# I'm New Here



## KITTAH (Apr 28, 2007)

Hi everyone,

I'd just like to introduce myself. My name is KITTAH and I love cats more than anyone.

I am in the middle of starting a website consisting of the movies I shoot at home with my cats dresed up in cool costumes.

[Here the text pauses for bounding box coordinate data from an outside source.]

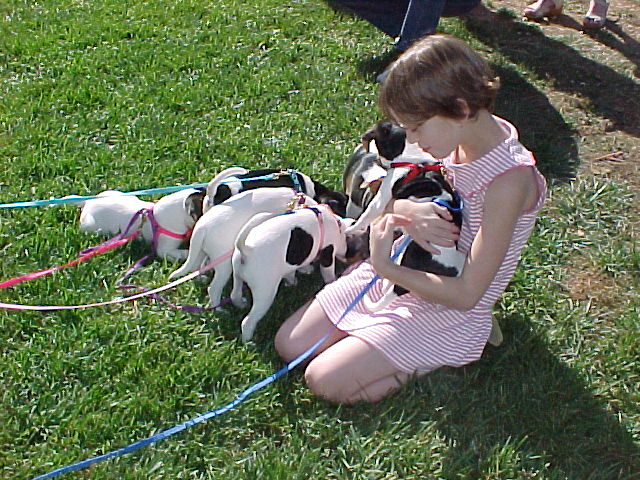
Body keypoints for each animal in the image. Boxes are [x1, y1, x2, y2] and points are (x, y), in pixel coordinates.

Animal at [169, 188, 318, 308]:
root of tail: (201, 228)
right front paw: (306, 268)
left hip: (200, 252)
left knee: (196, 267)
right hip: (224, 265)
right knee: (214, 288)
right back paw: (220, 310)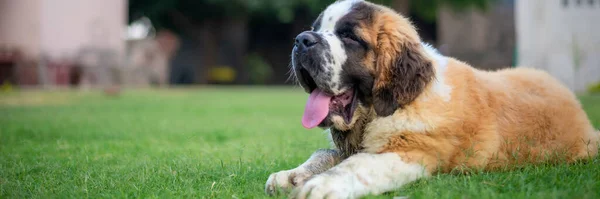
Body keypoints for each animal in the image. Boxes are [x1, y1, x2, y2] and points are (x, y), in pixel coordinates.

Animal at [266, 0, 600, 198]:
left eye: (349, 36)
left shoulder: (413, 152)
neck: (397, 102)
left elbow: (356, 165)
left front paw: (320, 185)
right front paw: (291, 176)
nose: (302, 40)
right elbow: (326, 153)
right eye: (316, 29)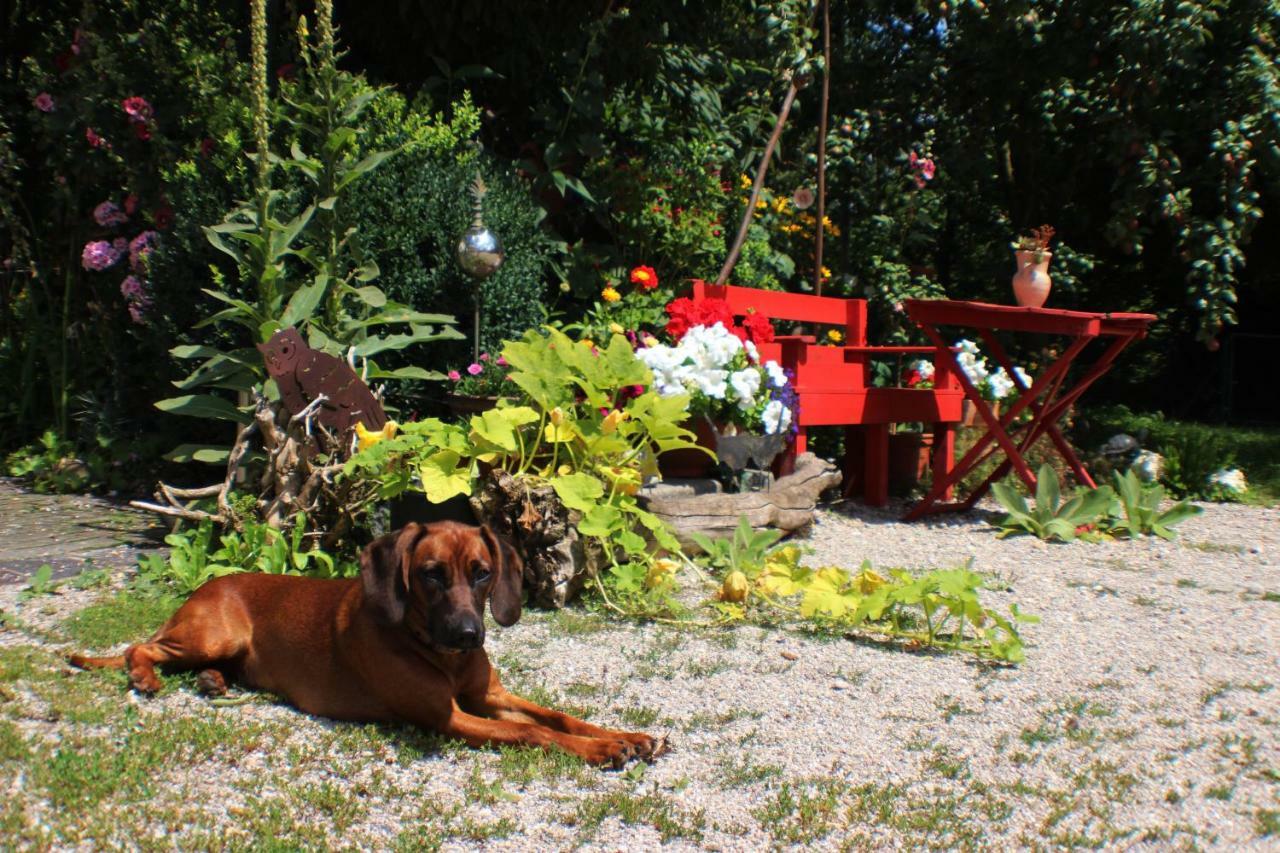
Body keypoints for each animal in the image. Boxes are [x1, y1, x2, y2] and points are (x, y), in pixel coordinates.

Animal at [70, 517, 660, 763]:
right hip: (211, 634)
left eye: (483, 573)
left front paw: (623, 736)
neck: (436, 651)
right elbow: (534, 733)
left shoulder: (488, 697)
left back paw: (214, 683)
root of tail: (208, 584)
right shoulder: (449, 717)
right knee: (140, 647)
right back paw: (145, 675)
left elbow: (559, 716)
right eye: (430, 574)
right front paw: (602, 751)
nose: (469, 635)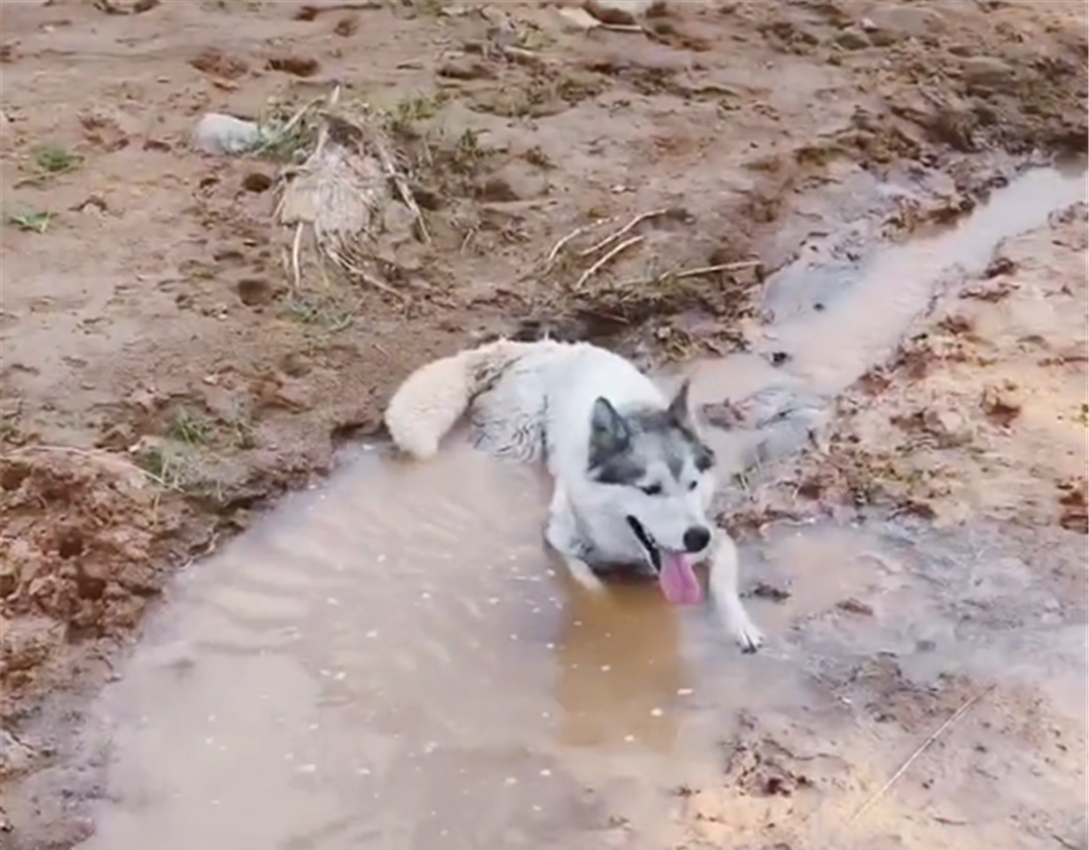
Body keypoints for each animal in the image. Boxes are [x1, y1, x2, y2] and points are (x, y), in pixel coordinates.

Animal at [383, 337, 766, 648]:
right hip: (515, 443)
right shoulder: (557, 540)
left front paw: (742, 626)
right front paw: (613, 618)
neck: (626, 551)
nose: (697, 537)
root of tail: (544, 347)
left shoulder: (717, 541)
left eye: (693, 484)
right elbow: (588, 585)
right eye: (650, 489)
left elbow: (723, 586)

If your interested in seeing them, let me know

-KITTAH


----------



## DesnBaby (Apr 18, 2004)

Kittah. Sure, would love to see them  , can you post some pictures of your cats too? :wink:


----------



## dmcwlvssr (Apr 24, 2005)

Hello and Welcome!


----------



## coaster (Dec 1, 2004)

Welcome to the forum, Kittah.


----------



## hazelnut (Dec 17, 2006)

Welcome to the Cat Forum, KITTAH!


----------



## kitkat (Sep 22, 2003)

Welcome :!:


----------



## Kaia Cat (Apr 11, 2007)

Welcome!!


----------



## Sherri Adkins (Apr 14, 2007)

WELCOME KITTAH. Love the name. And yes, we would love to see the videos. Please do post some pics of all your kitties as well.


----------



## melysion (Mar 12, 2007)

welcome


----------



## MaxZmom (Feb 21, 2007)

Hello and Welcome to the forum!


----------